Sun, July 28, 2013 @ 2:14 PM

5. mike robertson wrote:
I cannot disagree with anything the Holy Father said. Unborn girls and boys are legally killed every day. This is a horror crying to Heaven. The Pope need not say this every day, but those victims are the saddest victims of modern man's and woman's cruelty to our neighbor. The Pope need not talk about marriage every day. But he said attempts to codify same-sex "marriage" are attempts from the Father of Lies (i.e. Satan) The Pope need not talk about sex every day. But Jesus said even to look at a woman with lust is to commit adultery in one's heart. This loving, merciful God the Son calls us to, what is in human terms, impossible tasks. But He also tells us His grace is sufficient and He will not let us be tempted beyond our level of endurance and that His commandments are not burdensome. We can never make God into our servant to give us what we ask while we are free to have contempt for His laws. In doing this, we make ourselves the master and Make the true Master our slave.

Sun, July 28, 2013 @ 2:37 PM

6. FR B wrote:
Has anyone noticed that while Pope Francis speaks a lot about the poor and the elderly, he rarely speaks to the poor and the elderly.
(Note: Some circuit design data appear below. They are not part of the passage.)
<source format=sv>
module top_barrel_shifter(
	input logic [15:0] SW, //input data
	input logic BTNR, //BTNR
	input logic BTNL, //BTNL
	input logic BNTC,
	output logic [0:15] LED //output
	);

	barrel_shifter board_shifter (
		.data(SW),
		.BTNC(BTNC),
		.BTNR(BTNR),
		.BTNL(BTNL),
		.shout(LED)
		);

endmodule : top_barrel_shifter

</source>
I don't know what to make of it but it seems strange.

Sun, July 28, 2013 @ 5:20 PM

7. Jim wrote:
There is no more sacristy. There is no space treated as sacred anymore so one must ask, "How could one move from a sacristy to a street?"
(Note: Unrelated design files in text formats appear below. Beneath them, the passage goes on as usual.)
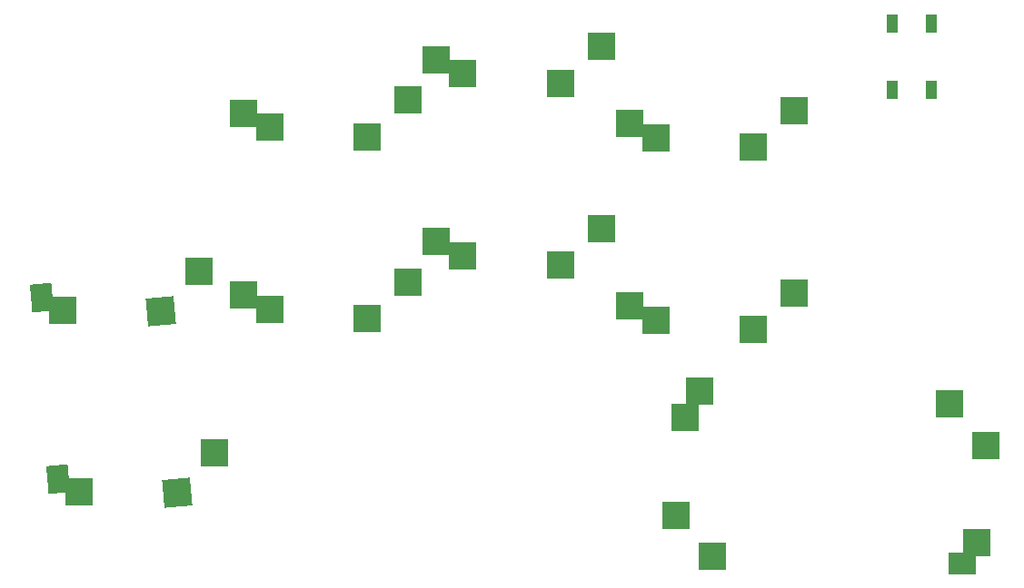
<source format=gbr>
%TF.GenerationSoftware,KiCad,Pcbnew,6.0.0-rc2*%
%TF.CreationDate,2021-12-17T22:08:24+01:00*%
%TF.ProjectId,nano0,6e616e6f-302e-46b6-9963-61645f706362,VERSION_HERE*%
%TF.SameCoordinates,Original*%
%TF.FileFunction,Paste,Bot*%
%TF.FilePolarity,Positive*%
%FSLAX46Y46*%
G04 Gerber Fmt 4.6, Leading zero omitted, Abs format (unit mm)*
G04 Created by KiCad (PCBNEW 6.0.0-rc2) date 2021-12-17 22:08:24*
%MOMM*%
%LPD*%
G01*
G04 APERTURE LIST*
G04 Aperture macros list*
%AMRotRect*
0 Rectangle, with rotation*
0 The origin of the aperture is its center*
0 $1 length*
0 $2 width*
0 $3 Rotation angle, in degrees counterclockwise*
0 Add horizontal line*
21,1,$1,$2,0,0,$3*%
G04 Aperture macros list end*
%ADD10R,1.100000X1.800000*%
%ADD11RotRect,2.600000X2.600000X185.000000*%
%ADD12RotRect,2.000000X2.600000X185.000000*%
%ADD13R,2.550000X2.500000*%
%ADD14R,2.600000X2.600000*%
%ADD15R,2.600000X2.000000*%
G04 APERTURE END LIST*
D10*
%TO.C,B1*%
X248992000Y-123750000D03*
X248992000Y-117550000D03*
X245292000Y-123750000D03*
X245292000Y-117550000D03*
%TD*%
D11*
%TO.C,S3*%
X178674479Y-161350274D03*
D12*
X167574405Y-160113002D03*
%TD*%
D13*
%TO.C,S4*%
X182172780Y-157621187D03*
X169516347Y-161278184D03*
%TD*%
D11*
%TO.C,S7*%
X177192831Y-144414964D03*
D12*
X166092757Y-143177692D03*
%TD*%
D13*
%TO.C,S8*%
X180691132Y-140685877D03*
X168034699Y-144342874D03*
%TD*%
D14*
%TO.C,S11*%
X196407000Y-145124000D03*
X184857000Y-142924000D03*
%TD*%
D13*
%TO.C,S12*%
X200217000Y-141714000D03*
X187290000Y-144254000D03*
%TD*%
D14*
%TO.C,S15*%
X196407000Y-128124000D03*
X184857000Y-125924000D03*
%TD*%
D13*
%TO.C,S16*%
X200217000Y-124714000D03*
X187290000Y-127254000D03*
%TD*%
D14*
%TO.C,S19*%
X214407000Y-140124000D03*
X202857000Y-137924000D03*
%TD*%
D13*
%TO.C,S20*%
X218217000Y-136714000D03*
X205290000Y-139254000D03*
%TD*%
D14*
%TO.C,S23*%
X214407000Y-123124000D03*
X202857000Y-120924000D03*
%TD*%
D13*
%TO.C,S24*%
X218217000Y-119714000D03*
X205290000Y-122254000D03*
%TD*%
D14*
%TO.C,S27*%
X232407000Y-146124000D03*
X220857000Y-143924000D03*
%TD*%
D13*
%TO.C,S28*%
X236217000Y-142714000D03*
X223290000Y-145254000D03*
%TD*%
D14*
%TO.C,S31*%
X232407000Y-129124000D03*
X220857000Y-126924000D03*
%TD*%
D13*
%TO.C,S32*%
X236217000Y-125714000D03*
X223290000Y-128254000D03*
%TD*%
D14*
%TO.C,S35*%
X225182000Y-163449000D03*
X227382000Y-151899000D03*
%TD*%
D13*
%TO.C,S36*%
X228592000Y-167259000D03*
X226052000Y-154332000D03*
%TD*%
D14*
%TO.C,S39*%
X254015600Y-156979000D03*
D15*
X251815600Y-167929000D03*
%TD*%
D13*
%TO.C,S40*%
X250672000Y-153089000D03*
X253212000Y-166016000D03*
%TD*%
M02*

</source>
Perhaps we are to recognise that there is the King's Highway which leads to the Sacristy, and the Sacristy should lead us back into the street.
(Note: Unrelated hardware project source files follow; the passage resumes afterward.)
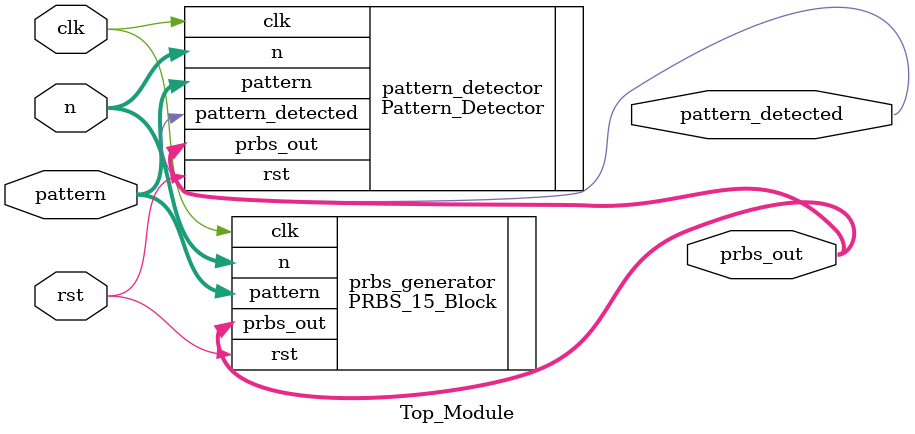
<source format=v>
module Top_Module (
    input  wire        clk,
    input  wire        rst,
    input  wire [31:0] pattern,       
    input  wire [3:0]  n,             
    output wire        pattern_detected,  
    output wire [7:0]  prbs_out        
);

    PRBS_15_Block prbs_generator (
        .clk(clk),
        .rst(rst),
        .pattern(pattern),
        .n(n),  
        .prbs_out(prbs_out)  
    );

    Pattern_Detector pattern_detector (
        .clk(clk),
        .rst(rst),
        .pattern(pattern),       
        .n(n),                   
        .prbs_out(prbs_out),     
        .pattern_detected(pattern_detected)
    );

endmodule

</source>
Hold sacred the Sanctuary of the Lord, follow His exacting and worshipful rites, be not prideful and think all may trod unshod at His Altar, but all may trod as He leads us on the Road to Emmaus.

This perhaps is better than the clericalism of ugly modern rites which do nothing but cause the young to flee to pornography in search of the beautiful.

Viva Il Papa Francesco.

Sun, July 28, 2013 @ 6:04 PM

8. Bill G wrote:
I have read many of Pope Francis's homilies and statements. I find most of them to be so unspecific that they may be used in ways not intended. I will look forward to much more clarity from the Pope and live in the hope that it is forthcoming before a real "mess" happens.

Sun, July 28, 2013 @ 7:22 PM

9. Kelly wrote:
He spoke directly to the poor in the quite electric favela trip. That was quite electric. Cardinal Bergoglio apparently spent a majority of his time in the "villas" in Buenos Aires. He worked directly with the poor. However, it is pretty difficult to do it in his current position. The favela trip was quite costly and while it likely had a huge impact, Francis cannot just pop in on the poorer areas of Rome when he would like to.

And overall the trip was a stunning success, comparable to any of JPII's trips. I'm surprised the Brazilians let him leave. They seemed quite enamored with him.

Sun, July 28, 2013 @ 7:28 PM

10. TohCal wrote:
I don't understand FR B's comment. Pope Francis actually added a visit to the slums to his itinerary in Rio, including actual stops in the residents' hovels. He personally insisted that garbage collectors be included on the dais with him at one point. He visits prisons (like on Holy Thursday) and hospitals ... and frequently falls behind-schedule because he orders the popemobile stopped so he can embrace children, the poor, the disabled and the elderly.

And of course every time he talks to a bishop he's talking to somebody OLD!!!

Sun, July 28, 2013 @ 7:54 PM

11. Mike wrote:
"Does that mean . . . [o]pening up the sacraments for those who are divorced and remarried?"

THAT would mean trashing the deposit of faith and Church teaching regarding Christian marriage. Despite the misinformed hopes of those who apparently have got their (heavily Pelagian) catechesis from sources approved by the New York Times and MSNBC, it seems highly unlikely.